Mavis Best
Mavis Merlina Stephenson Best, née Clarke, MBE was a grassroots social activist who worked for the civil rights of Black people in the UK. She led a successful campaign to overturn the so-called Sus law but was also active in many local church and community projects to improve the lives of Black people.
Life and career
Mavis Best was born into a farming family in Clarendon, Jamaica on 11 July 1939. In 1961, in her early 20s, she moved to London to join her three siblings, as part of the Windrush generation. She settled in Peckham, south London. Best trained as a community development worker in the mid-1970s at Goldsmiths College, University of London. A visiting South African lecturer at Goldsmiths, Basil Manning, noticed her and thought she would make a good leader of a campaign.At that time, the police, using the Vagrancy Act 1824, were disproportionately apprehending and searching Black people as young as 12 and mostly male, suspecting them of the “intent to commit an arrestable offence”. Young people were often detained for days without their families knowledge, and often ended up in prison. Best and other Lewisham women would go to the relevant police station and demand the young people be allowed home.
Best then led a campaign against the Sus law, called "Scrap the Sus". She organised and attended demonstrations, produced flyers, ran stalls at local events, scanned the local newspapers and demanded corrections to stories that misrepresented the Black community. Best also organised community attendance at court hearings and found witnesses who could contradict police evidence. Best also contacted Paul Boateng, then aged 28 and one of the few Black lawyers in London, and a future Home Secretary and Labour peer. He became involved in the campaign. At this time, while pressing for change, Best was raising three children on her own and had little money. After three years of the campaign, an all-party home affairs committee was set up and, in August 1981, section 4 of the Vagrancy Act 1824 was repealed.

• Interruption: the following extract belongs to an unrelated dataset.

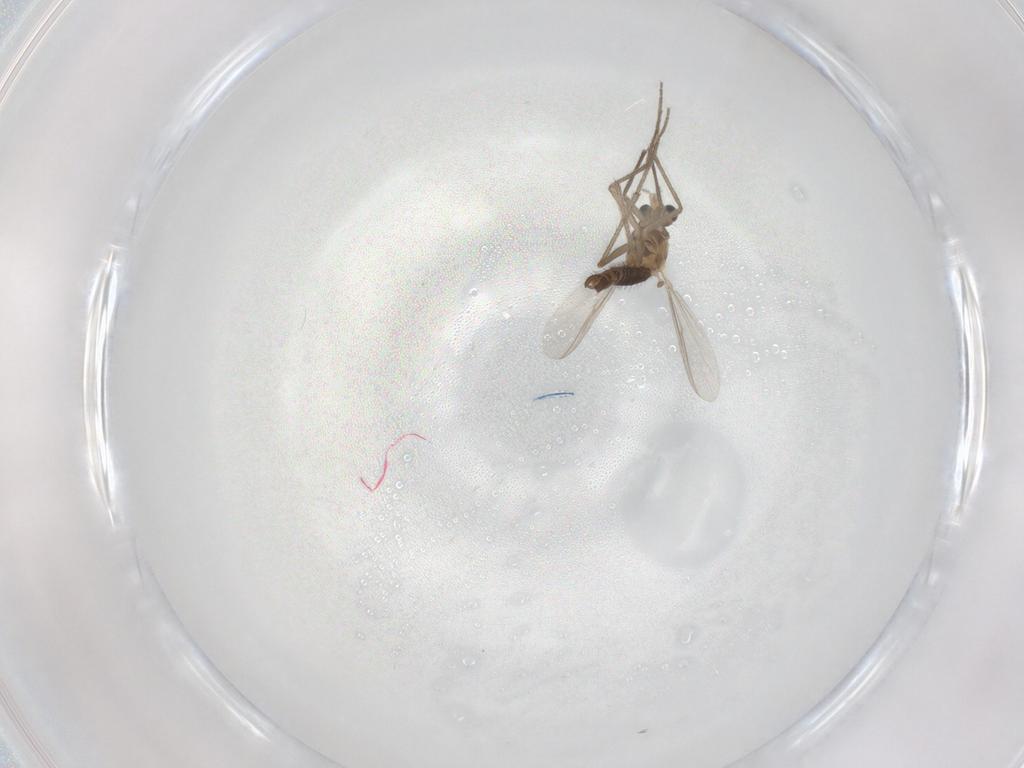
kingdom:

Best continued with her activism and community work. After the New Cross house fire, she was in the group set up by Aggrey Burke to provide counselling to families who had lost relatives in the fire. She participated in the Black People's Day of Action in March 1981 along with Boateng and 20,000 other people who marched to Fleet Street, then known for journalism and newspaper printing. Best worked for the North Lewisham Project setting up a supplementary school for under achieving British African-Caribbean children in schools in the Deptford area. She worked as a community development worker for Camden Social Services. She was charged by Neil Kinnock with developing ideas on race and health. Best was the Chair of the Maternity Alliance, an organisation concerned with childbirth and women's rights. Best was involved in starting the Saturday Achievement Project, was a trustee of the Simba Family Project, was a school governor, worked with the Anti-Racist Alliance and campaigned for justice for those, including Rohit Duggal, Rolan Adams and Stephen Lawrence, who were killed in racist attacks. She was a member of the panel reviewing the implementation of recommendations in the Macpherson Report.
In 1998, Best became a Labour councillor in Greenwich. In the same year, Boateng became a minister at the Home Office. He appointed Best to the national committee overseeing community development trusts. In 2002, Best set up the Greenwich African Caribbean Organisation with fellow councillor Ann-Marie Cousins.
Best was appointed an MBE in the 2002 New Year Honours, when she was youth affairs officer for the West Indian Standing Conference, for services to equal opportunities. Best was appointed an Alderwoman of the Royal Borough of Greenwich in 2021. In 2014, Best had a stroke and died on 14 November 2022 in a care home close to her family in Charlton, London.